RHCP and the Communication Leaders met daily to share progress, adjust and refine messaging, and get clarity on any COVID-19 related doubts directly from infectious disease experts or community partners. Figure 1 provides an overview of this iterative model focused on leveraging existing community resources to facilitate how public health messaging was shared and adapted.
The communication efforts were measured for reach, acceptability, and feasibility during a 14-day period. Communication platforms used by the leaders totaled 9, with Facebook, phone calls, and text messaging being the most common channels.

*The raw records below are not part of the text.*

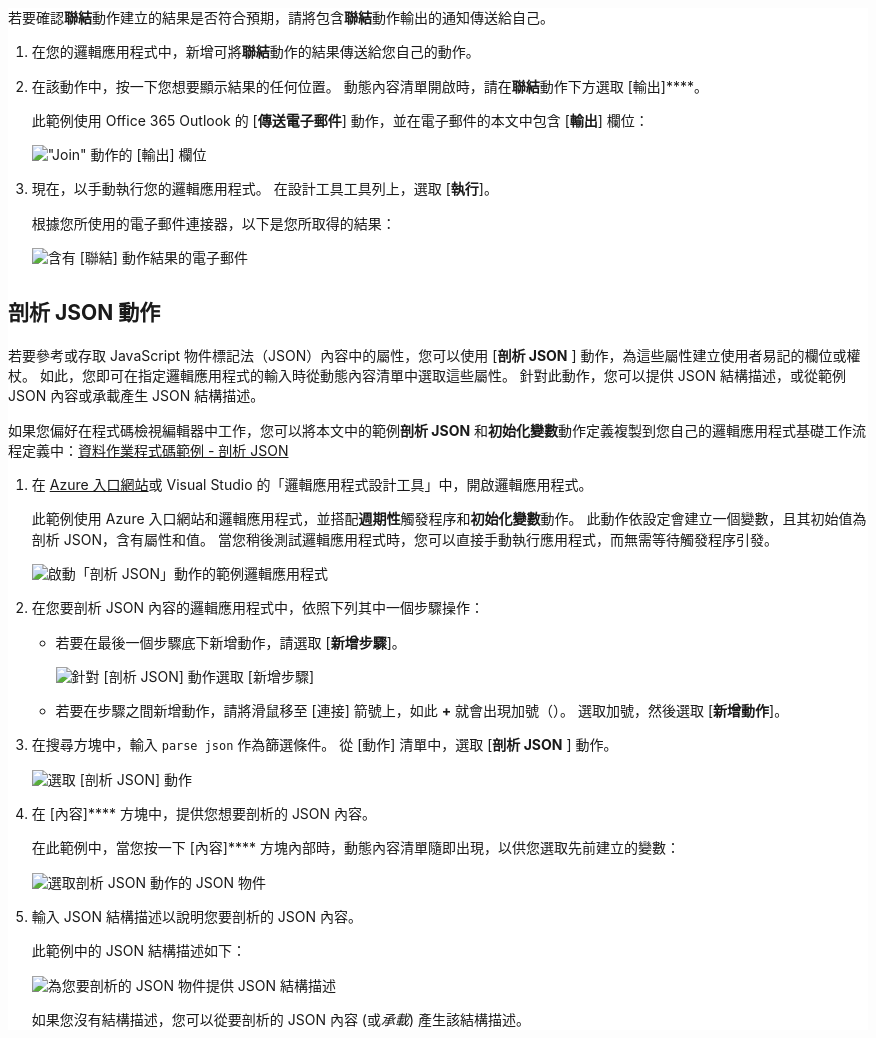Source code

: 若要確認**聯結**動作建立的結果是否符合預期，請將包含**聯結**動作輸出的通知傳送給自己。

1. 在您的邏輯應用程式中，新增可將**聯結**動作的結果傳送給您自己的動作。

1. 在該動作中，按一下您想要顯示結果的任何位置。 動態內容清單開啟時，請在**聯結**動作下方選取 [輸出]****。 

   此範例使用 Office 365 Outlook 的 [**傳送電子郵件**] 動作，並在電子郵件的本文中包含 [**輸出**] 欄位：

   !["Join" 動作的 [輸出] 欄位](./media/logic-apps-perform-data-operations/send-email-join-action.png)

1. 現在，以手動執行您的邏輯應用程式。 在設計工具工具列上，選取 [**執行**]。

   根據您所使用的電子郵件連接器，以下是您所取得的結果：

   ![含有 [聯結] 動作結果的電子郵件](./media/logic-apps-perform-data-operations/join-send-email-results.png)

<a name="parse-json-action"></a>

## <a name="parse-json-action"></a>剖析 JSON 動作

若要參考或存取 JavaScript 物件標記法（JSON）內容中的屬性，您可以使用 [**剖析 JSON** ] 動作，為這些屬性建立使用者易記的欄位或權杖。 如此，您即可在指定邏輯應用程式的輸入時從動態內容清單中選取這些屬性。 針對此動作，您可以提供 JSON 結構描述，或從範例 JSON 內容或承載產生 JSON 結構描述。

如果您偏好在程式碼檢視編輯器中工作，您可以將本文中的範例**剖析 JSON** 和**初始化變數**動作定義複製到您自己的邏輯應用程式基礎工作流程定義中：[資料作業程式碼範例 - 剖析 JSON](../logic-apps/logic-apps-data-operations-code-samples.md#parse-json-action-example)

1. 在 [Azure 入口網站](https://portal.azure.com)或 Visual Studio 的「邏輯應用程式設計工具」中，開啟邏輯應用程式。

   此範例使用 Azure 入口網站和邏輯應用程式，並搭配**週期性**觸發程序和**初始化變數**動作。 此動作依設定會建立一個變數，且其初始值為剖析 JSON，含有屬性和值。 當您稍後測試邏輯應用程式時，您可以直接手動執行應用程式，而無需等待觸發程序引發。

   ![啟動「剖析 JSON」動作的範例邏輯應用程式](./media/logic-apps-perform-data-operations/sample-starting-logic-app-parse-json-action.png)

1. 在您要剖析 JSON 內容的邏輯應用程式中，依照下列其中一個步驟操作：

   * 若要在最後一個步驟底下新增動作，請選取 [**新增步驟**]。

     ![針對 [剖析 JSON] 動作選取 [新增步驟]](./media/logic-apps-perform-data-operations/add-parse-json-action.png)

   * 若要在步驟之間新增動作，請將滑鼠移至 [連接] 箭號上，如此 **+** 就會出現加號（）。 選取加號，然後選取 [**新增動作**]。

1. 在搜尋方塊中，輸入 `parse json` 作為篩選條件。 從 [動作] 清單中，選取 [**剖析 JSON** ] 動作。

   ![選取 [剖析 JSON] 動作](./media/logic-apps-perform-data-operations/select-parse-json-action.png)

1. 在 [內容]**** 方塊中，提供您想要剖析的 JSON 內容。

   在此範例中，當您按一下 [內容]**** 方塊內部時，動態內容清單隨即出現，以供您選取先前建立的變數：

   ![選取剖析 JSON 動作的 JSON 物件](./media/logic-apps-perform-data-operations/configure-parse-json-action.png)

1. 輸入 JSON 結構描述以說明您要剖析的 JSON 內容。

   此範例中的 JSON 結構描述如下：

   ![為您要剖析的 JSON 物件提供 JSON 結構描述](./media/logic-apps-perform-data-operations/provide-schema-parse-json-action.png)

   如果您沒有結構描述，您可以從要剖析的 JSON 內容 (或*承載*) 產生該結構描述。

By leveraging access to these communities and implementing a risk communication framework, the authors of this work increased the reach of life saving COVID-19 communication, co-created health communication messages with community members, and provided up to date COVID-19 information to support how messages were crafted and how information was shared. A total of 9,882 community members were reached by a message from the Communication Leaders.
Acceptability and feasibility of the program was assesed from the Communication Leader's perspective. Communication Leaders shared that they felt empowered and very motivated during the intervention. They saw the intervention as highly relevant and responsive to community needs. Messages were seen to add credibility to the communication activities as they actively incorporated community voices and experiences while staying true to the facts. The regular interactions and communication space between the Community Leaders and RHCP served to share ownership of the intervention with Community Leaders.
The messages crafted also closely followed the CDC Crisis and Emergency Risk Communication phases of preparation, initial messaging, maintenance, and resolution. By following this model the researchers were able to develop a partnership with the community, co-create a dissemination plan with the Leaders, explain on-going risks and address any misinformation concerns, and promote regular bi-directional communication.
The RCHP’s model centers leveraging community trust, co-creating content with community partners, giving them ownership and freedom to disseminate content in the best way possible for their communities, and creating safe spaces for interaction and knowledge sharing. While this model is centered in the COVID-19 pandemic, it could be beneficial for other science communication challenges like climate change, AI, and misinformation. Additionally, the RHCP's example further highlights the importance of strengthening CEnR partnerships not just during emergencies, but as an integral part of effective science communication.